One place where I differ with my dear colleague is in his assertion that: “We no longer control our southern border, and Congress seems unable or unwilling to do anything about it.”

I’m not sure there ever was a time, at least in recent decades, that the U.S. government exerted “control” over the southern border in the sense that illegal entry was largely prevented. Sealing a 2,000-mile border remains a daunting challenge to those who advocate it.

If anything, our border with Mexico is more under control today than at any time in recent years. According to estimates by the Pew Hispanic Center and the Department of Homeland Security, the number of people living in the United States illegally has dropped by more than 1 million in the past two years. That strongly implies that the net inflow of illegal immigrants across the border has declined sharply.

The main reason for the drop in net illegal immigration is probably the recession, but increased enforcement has arguably played a role as well. According to a recent paper by Dr. Raul Hinojosa-Ojeda of UCLA, the federal government has dramatically increased the resources it spends to “control the border.”

Consider: The U.S. Border Patrol’s annual budget has shot up by 714 percent since 1992, from $326 million to $2.7 billion. During the same period, the number of Border Patrol agents stationed along the southwest border has grown from 3,555 to 17,415. Hundreds of miles of fencing has been constructed along the border, much of it across private property.

If this is the mark of a government “unwilling to do anything,” I would shudder at the cost and intrusion of a more concerted effort.

The bottom line is that our “enforcement only” approach to controlling the border has failed, and it will continue to fail until we create a legal alternative to illegal immigration.

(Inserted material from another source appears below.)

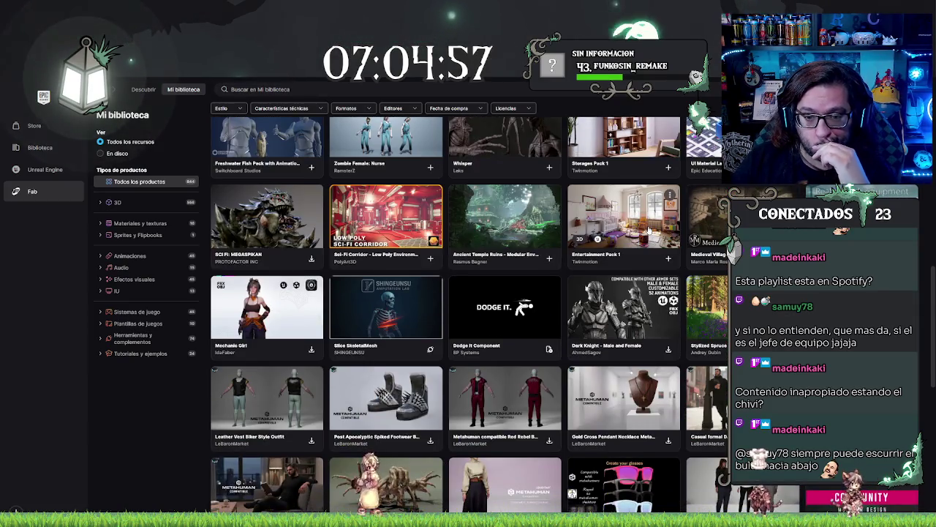
{"action": "scroll", "coordinate": [649, 231], "scroll_direction": "down", "scroll_amount": 2}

Another View on Immigration

With all due respect to my colleague Roger Pilon, I can’t say I share his views on immigration. This is an old, old argument among libertarians, so it should come as no surprise that someone takes the opposing view here. Roger writes,

We no longer control our southern border, and Congress seems unable or unwilling to do anything about it. It hardly needs saying that a welfare state, in the age of terrorism, cannot have open borders.

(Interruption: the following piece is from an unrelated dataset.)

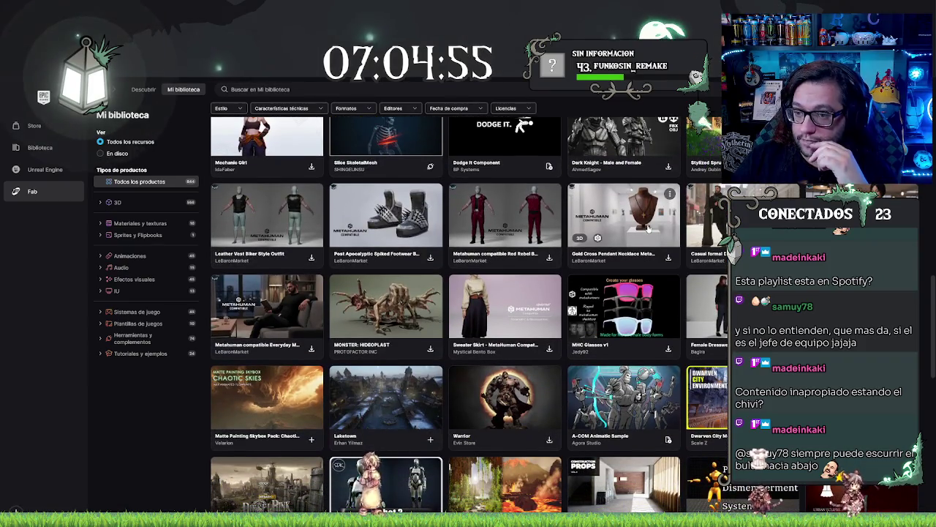
{"action": "scroll", "coordinate": [648, 228], "scroll_direction": "down", "scroll_amount": 1}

It’s never really been the case, though, that we did control that southern border. Passage has always been relatively easy, at least aside from the natural dangers. This may be a good thing or a bad thing, but it’s a matter of historical fact. We can certainly change that, but it will only be by doing something relatively new.

As to the welfare state, don’t expect me to shed any tears. Our welfare state is already well on the path to bankruptcy, with or without illegal immigrants. Compared to the damage being done by native-born U.S. citizens and their cursedly long lifespans, the immigrants’ overall effects are quite small. It would be unkind of us to set up such an ill-considered system and then pin its inevitable demise on others.

And as to terrorism, there are measures we could take that would both combat it and increase individual liberty – like legalizing recreational drugs. Without the black market in drugs, we’d have a lot less to fear from terrorists, particularly on our southern border. I can’t say I favor a liberty-restricting policy to quash terrorism when a liberty-increasing policy seems to do even better.